--- Records for the exercise ---
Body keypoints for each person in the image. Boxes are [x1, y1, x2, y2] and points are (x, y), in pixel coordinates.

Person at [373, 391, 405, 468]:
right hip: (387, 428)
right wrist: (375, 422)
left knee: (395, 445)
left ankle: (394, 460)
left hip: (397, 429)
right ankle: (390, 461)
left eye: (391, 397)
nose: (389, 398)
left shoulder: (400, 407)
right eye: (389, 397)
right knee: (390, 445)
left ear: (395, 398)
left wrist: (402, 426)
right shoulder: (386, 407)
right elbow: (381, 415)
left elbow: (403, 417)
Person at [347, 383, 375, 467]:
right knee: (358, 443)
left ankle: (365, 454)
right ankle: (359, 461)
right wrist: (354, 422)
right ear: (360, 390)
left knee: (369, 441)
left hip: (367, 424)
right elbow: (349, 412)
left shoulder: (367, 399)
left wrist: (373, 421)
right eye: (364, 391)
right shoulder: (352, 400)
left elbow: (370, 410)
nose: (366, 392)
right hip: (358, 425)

* * *

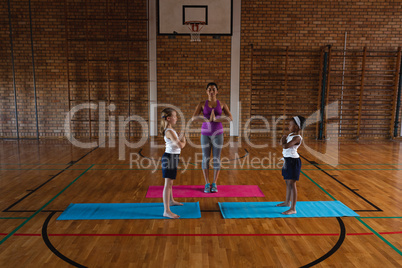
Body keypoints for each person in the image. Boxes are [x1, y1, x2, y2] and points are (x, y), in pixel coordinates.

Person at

--

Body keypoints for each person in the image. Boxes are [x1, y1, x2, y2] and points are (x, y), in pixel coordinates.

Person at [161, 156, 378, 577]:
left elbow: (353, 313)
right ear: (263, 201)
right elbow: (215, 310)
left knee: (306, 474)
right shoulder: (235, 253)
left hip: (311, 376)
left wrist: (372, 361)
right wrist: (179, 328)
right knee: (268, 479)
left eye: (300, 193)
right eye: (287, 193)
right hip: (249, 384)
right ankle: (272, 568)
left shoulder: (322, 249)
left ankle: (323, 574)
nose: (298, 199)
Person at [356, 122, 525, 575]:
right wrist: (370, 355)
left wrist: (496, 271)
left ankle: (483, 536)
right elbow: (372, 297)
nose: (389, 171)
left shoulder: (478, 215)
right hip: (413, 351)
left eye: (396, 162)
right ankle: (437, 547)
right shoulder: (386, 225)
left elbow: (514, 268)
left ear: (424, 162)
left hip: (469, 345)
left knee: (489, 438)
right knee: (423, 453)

--- The problem ---
For this exercise, please output exactly the lines above starting at the line with "left wrist: (402, 426)" and ending at the line with "nose: (366, 392)", ends included.

--- Task answer ---
left wrist: (402, 426)
right shoulder: (386, 407)
right elbow: (381, 415)
left elbow: (403, 417)
Person at [347, 383, 375, 467]:
right knee: (358, 443)
left ankle: (365, 454)
right ankle: (359, 461)
right wrist: (354, 422)
right ear: (360, 390)
left knee: (369, 441)
left hip: (367, 424)
right elbow: (349, 412)
left shoulder: (367, 399)
left wrist: (373, 421)
right eye: (364, 391)
right shoulder: (352, 400)
left elbow: (370, 410)
nose: (366, 392)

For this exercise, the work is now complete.